Failure to Review Accounts for Suitability
An investment adviser’s fiduciary duty includes a duty of care, as well as a duty of loyalty. To fulfill the duty of care, an investment adviser, among other things, must provide investment advice in the best interest of its client based on the client’s objectives and must generally provide advice and monitoring over the course of the entire relationship. In the Order, the SEC says an investment adviser’s fiduciary duty applies to all investment advice the adviser provides to clients, including advice about account type, e.g. a commission-based brokerage account or a fee-based advisory account. In addition, the SEC says an investment adviser’s duty to monitor extends to all personalized advice it provides to the client, including in an ongoing relationship, an evaluation of whether a client’s account type continues to be in the client’s best interest.
One Oak’s brochure provided that One Oak conducted daily and quarterly reviews of client accounts. In addition, One Oak’s compliance policies and procedures provided that One Oak “reviews the suitability of any advisory service programs offered to the client at the time of account opening” and that One Oak thereafter periodically reviews and updates is suitability determinations.
In the Order, the SEC provides that One Oak did not adequately consider whether, in light of clients’ investment profiles and the characteristics of the accounts at issue, its recommendation to convert their brokerage accounts to advisory accounts was in the clients’ best interest. In addition, One Oak did not have access to sufficient information about these clients with which to evaluate the suitability of their specific investments, other than the client’s age. DeRosa generally did not obtain information from clients regarding their investment objectives or risk tolerance in writing.

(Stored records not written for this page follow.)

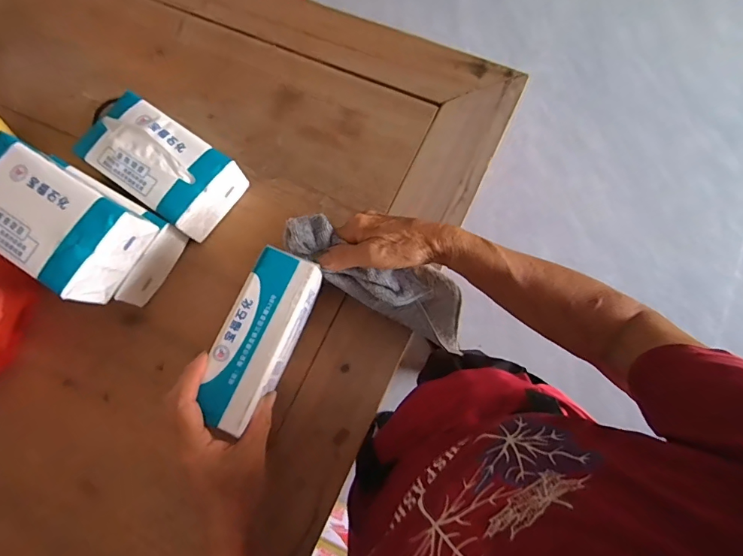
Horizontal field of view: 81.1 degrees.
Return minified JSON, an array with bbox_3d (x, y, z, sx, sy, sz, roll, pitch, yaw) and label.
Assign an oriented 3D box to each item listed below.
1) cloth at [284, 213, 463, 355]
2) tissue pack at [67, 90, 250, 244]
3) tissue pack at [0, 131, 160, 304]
[{"bbox_3d":[0.015,-0.001,0.419,0.203,0.036,0.062,30,77,-16],"label":"cloth"},{"bbox_3d":[-0.226,-0.121,0.474,0.154,0.066,0.088,34,79,9],"label":"tissue pack"},{"bbox_3d":[-0.294,-0.055,0.399,0.156,0.053,0.091,32,79,8],"label":"tissue pack"}]

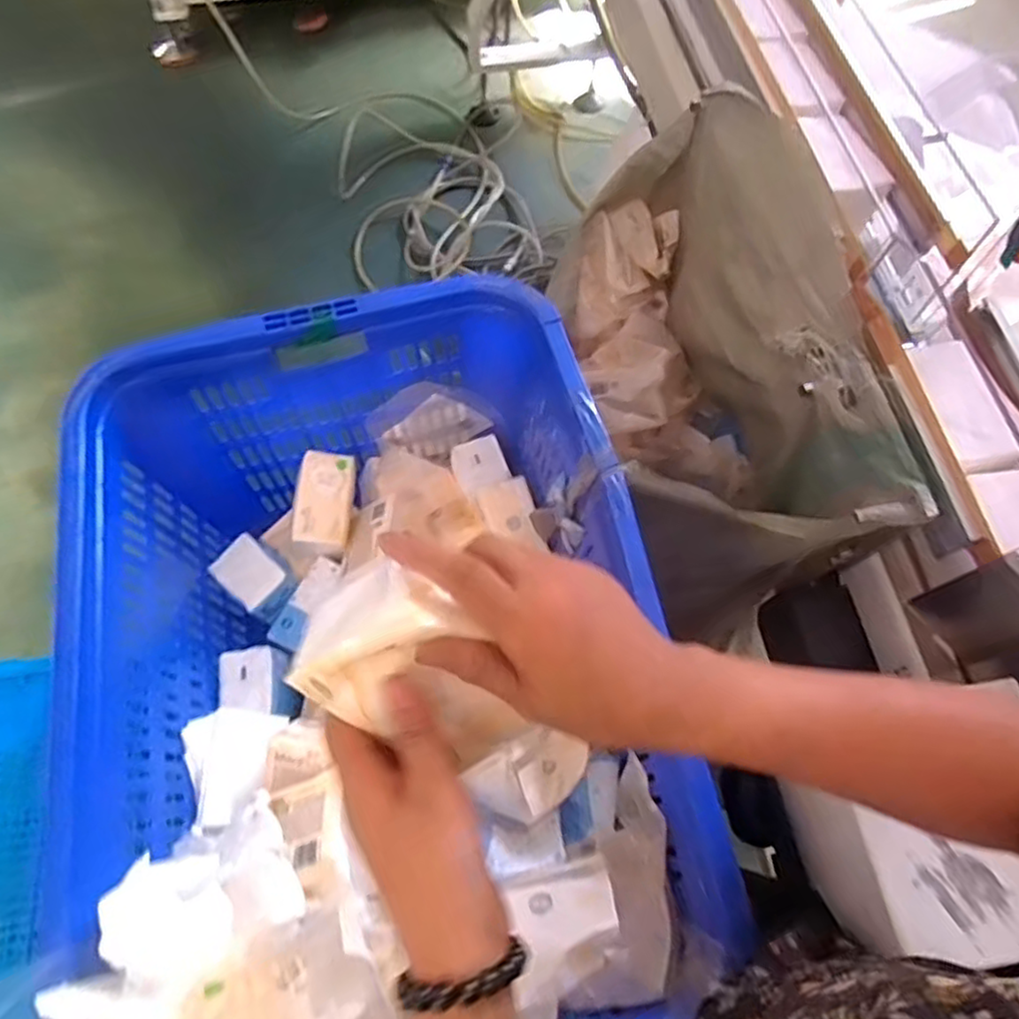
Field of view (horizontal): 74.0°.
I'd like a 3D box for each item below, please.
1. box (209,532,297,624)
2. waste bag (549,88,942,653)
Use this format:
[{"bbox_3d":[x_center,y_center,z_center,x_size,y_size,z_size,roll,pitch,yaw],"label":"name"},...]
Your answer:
[{"bbox_3d":[-0.322,0.084,0.862,0.096,0.035,0.075,37,70,14],"label":"box"},{"bbox_3d":[0.233,-0.165,0.814,0.228,0.397,0.537,-12,67,-6],"label":"waste bag"}]

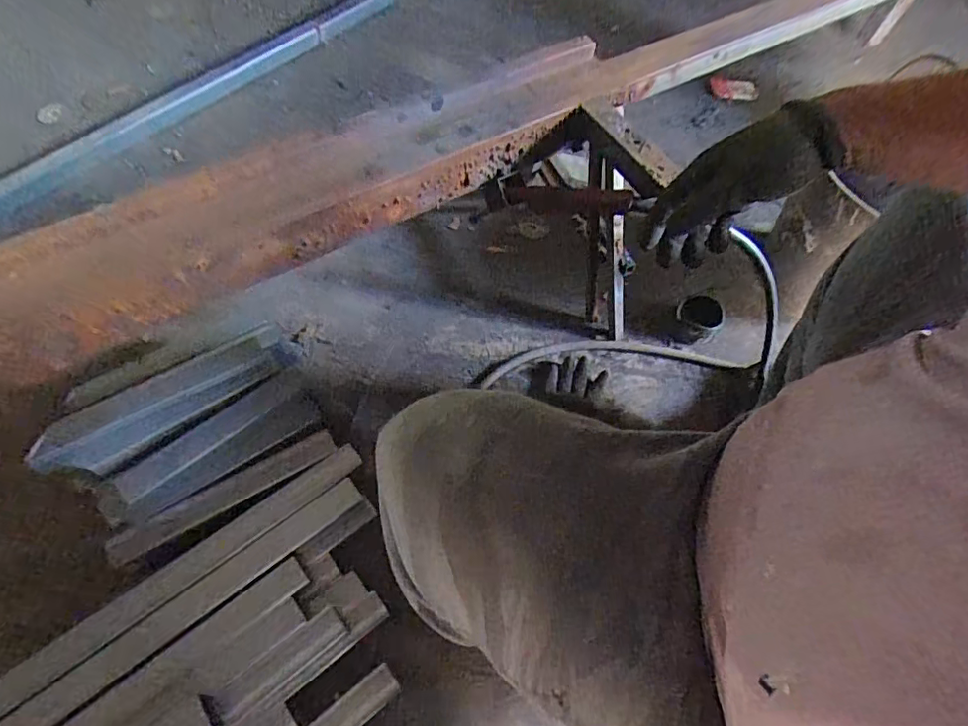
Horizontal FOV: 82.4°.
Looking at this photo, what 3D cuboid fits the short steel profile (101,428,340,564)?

One Oak and DeRosa did not fulfill their fiduciary duty of care because they did not conduct meaningful reviews of whether these accounts were suitable to be advisory accounts.

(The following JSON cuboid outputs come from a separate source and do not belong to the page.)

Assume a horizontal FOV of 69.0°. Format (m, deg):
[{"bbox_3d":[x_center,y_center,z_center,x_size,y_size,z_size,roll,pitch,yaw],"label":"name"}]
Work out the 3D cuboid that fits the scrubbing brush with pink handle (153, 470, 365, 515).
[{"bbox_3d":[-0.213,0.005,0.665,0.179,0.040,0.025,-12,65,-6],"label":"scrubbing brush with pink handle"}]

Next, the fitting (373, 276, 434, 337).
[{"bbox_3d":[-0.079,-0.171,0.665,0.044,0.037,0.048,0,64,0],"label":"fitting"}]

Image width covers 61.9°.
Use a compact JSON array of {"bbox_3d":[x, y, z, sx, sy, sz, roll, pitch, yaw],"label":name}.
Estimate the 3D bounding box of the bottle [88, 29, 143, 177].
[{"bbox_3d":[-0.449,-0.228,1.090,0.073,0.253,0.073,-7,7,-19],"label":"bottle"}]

The actions of One Oak and DeRosa violated Section 206(2) of the Advisers Act, the general anti-fraud provision of the Advisers Act. One Oak violated Section 206(4) and Rule 206(4)-7 of the Advisers Act by engaging in fraudulent, deceptive or manipulative conduct and for failing to implement reasonably designed compliance policies and procedures. In addition, One Oak violated Section 204 and Rule 204-3 of the Advisers Act due to the failure to deliver the One Oak brochure to these clients.

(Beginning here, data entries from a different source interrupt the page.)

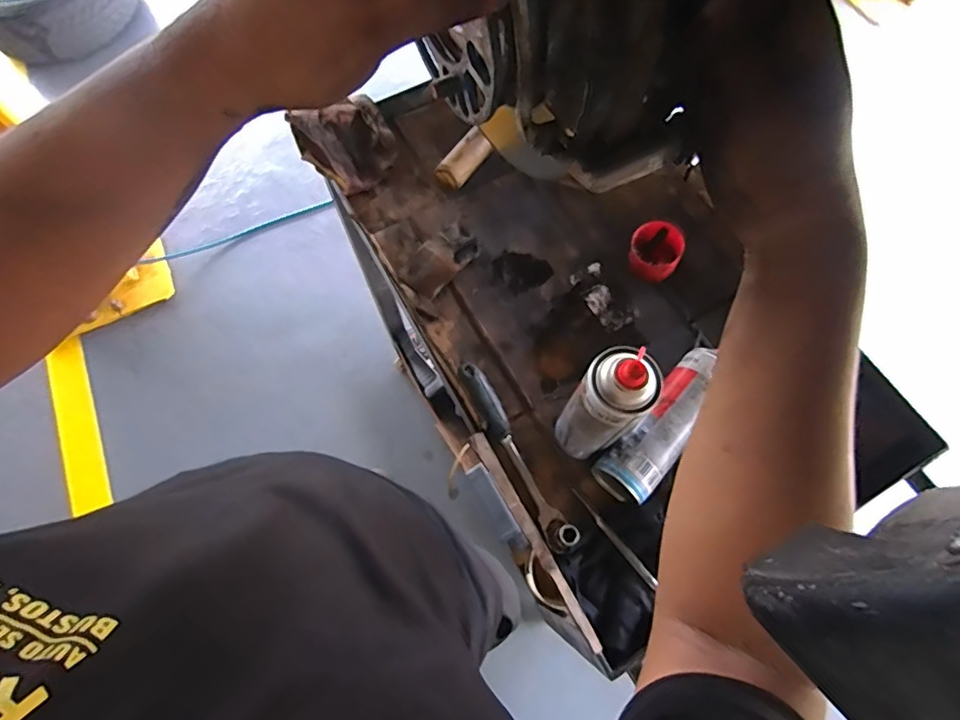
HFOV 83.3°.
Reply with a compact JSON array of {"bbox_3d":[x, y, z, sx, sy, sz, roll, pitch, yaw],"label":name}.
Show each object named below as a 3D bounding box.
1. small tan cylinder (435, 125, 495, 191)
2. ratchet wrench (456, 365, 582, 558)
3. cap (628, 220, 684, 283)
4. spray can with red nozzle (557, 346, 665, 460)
[{"bbox_3d":[-0.021,-0.295,0.796,0.043,0.037,0.102,33,74,14],"label":"small tan cylinder"},{"bbox_3d":[0.039,0.105,0.620,0.029,0.043,0.240,-27,70,-8],"label":"ratchet wrench"},{"bbox_3d":[0.233,-0.144,0.715,0.063,0.048,0.065,-1,69,2],"label":"cap"},{"bbox_3d":[0.125,0.052,0.549,0.072,0.214,0.062,-39,73,-12],"label":"spray can with red nozzle"}]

Pursuant to the terms of the Order, One Oak agreed to notify former and current clients of these converted accounts of the settlement with the SEC and the terms of the Order. In addition, One Oak agreed to hire an independent compliance consultant. Finally, One Oak agreed to pay a civil monetary penalty of $150,000. DeRosa was subject to nine months suspension from affiliation with relevant financial services firms, as well as a $75,000 civil monetary penalty.